“I know I’m a good person,” Phyllis said earnestly. “I do a lot for my friends. They can count on me and they know it. I would never hurt anyone. I’m kind. The only thing is,” here, she hesitated, “I don’t treat myself nearly as well as I treat everyone else. Although I know this is ridiculous and objectively, I disagree with it, but deep inside, I don’t believe I deserve it.” A case of low self esteem that doesn’t have to be.

It’s as if Phyllis is split between her logical self which knows she is a good person in the same way that you and I “know” E=mc2, a knowing at a distance, and her inner self which thoroughly believes she doesn’t deserve to be treated well. It is the illogical, inner self that seems real and the logical self that seems fake.

How did this happen and how can Phyllis get past it?

Toxic Messages Are Just Stronger Neural Pathways

To answer this question requires a short side-step into the world of neuroscience. There is a lot of fascinating research going on all over the country on how the brain works and how it connects to our thoughts and feelings.

Apparently, the more we hear a message, the stronger the neural pathways in our brain become. That is, if certain of our actions were followed by particular messages by our parents as we grew up, then a pathway was constructed in our brains so that the instant we would behave in a certain way or something would happen, it would trigger the neurons firing. The more the pathway was used, the quicker future firings of the neurons would become. We’re talking split-split second, here.

Subjectively, a firmly laid down neural pathway “feels” real. Its message feels like the truth. It is for this reason that toxic messages we might have received in childhood by parents who did not understand human psychology or child development strike one as real and we can’t seem to get past that. Imagine that: It comes down to how often we heard the message. All the pain and anguish that Phyllis is experiencing comes down to how often she got messages that meant she did not deserve to be treated well.

Create Positive Neural Pathways

Within this depressing fact lies a source of hope and help. What Phyllis needs is to hear the positive messages, the ones that fit with logic even though they don’t feel real, enough times to etch new neural pathways in her brain.

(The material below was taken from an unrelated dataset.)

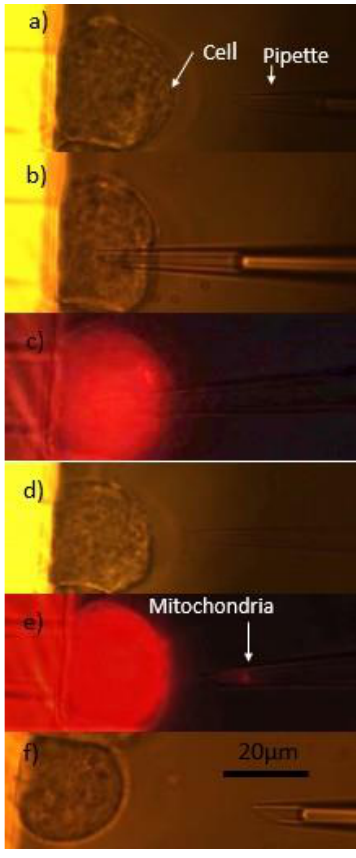
Fig. 10. Biopsy of mitochondria. a) micropipette alignment with the selective position in the cell. b) penetration into the cell. c) aspiration of mitochondria Figure 8. Snapshots of extraction of cell mitochondria. ( a ) Detection of position coordinates of the biopsied mitochondria; ( b ) moving the micropipette to the mitochondria; ( c ) aspiration of mitochondria; ( d , e ) moving the micropipette out of the cell; and ( f ) releasing the mitochondria from the micropipette. Reproduced with permission from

In fact, only within this last decade or so have scientists learned that brain tissue prunes itself and regenerates. So here is Phyllis’ two-pronged approach: She must force her mind to stop thinking the self-destructive thoughts and she must repeat many times the positives that her friends and those who love her say. Eventually, the old pathways will die and new ones—healthier ones—will be laid down. In this way, Phyllis will get used to thinking she deserves good treatment. Deserving good will seem real.